> **What you are asked to do**
In the data below, find each line carrying the string "photos" and copy it out.

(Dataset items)
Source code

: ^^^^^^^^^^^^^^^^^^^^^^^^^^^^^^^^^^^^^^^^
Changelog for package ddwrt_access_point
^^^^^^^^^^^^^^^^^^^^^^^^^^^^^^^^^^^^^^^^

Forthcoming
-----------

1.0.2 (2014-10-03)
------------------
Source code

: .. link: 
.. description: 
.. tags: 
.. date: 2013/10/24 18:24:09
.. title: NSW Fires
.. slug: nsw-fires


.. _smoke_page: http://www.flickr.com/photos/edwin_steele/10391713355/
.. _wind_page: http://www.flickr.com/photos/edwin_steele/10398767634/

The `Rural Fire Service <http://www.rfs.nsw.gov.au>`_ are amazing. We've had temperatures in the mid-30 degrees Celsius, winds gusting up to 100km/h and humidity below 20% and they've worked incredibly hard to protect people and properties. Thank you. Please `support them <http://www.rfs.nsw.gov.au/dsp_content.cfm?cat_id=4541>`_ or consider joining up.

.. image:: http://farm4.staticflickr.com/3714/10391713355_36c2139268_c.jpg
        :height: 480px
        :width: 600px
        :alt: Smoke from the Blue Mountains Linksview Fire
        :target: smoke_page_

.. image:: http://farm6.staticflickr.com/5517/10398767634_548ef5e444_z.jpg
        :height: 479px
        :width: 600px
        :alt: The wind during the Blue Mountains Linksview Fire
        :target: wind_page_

> **Task solution**
.. _smoke_page: http://www.flickr.com/photos/edwin_steele/10391713355/
.. _wind_page: http://www.flickr.com/photos/edwin_steele/10398767634/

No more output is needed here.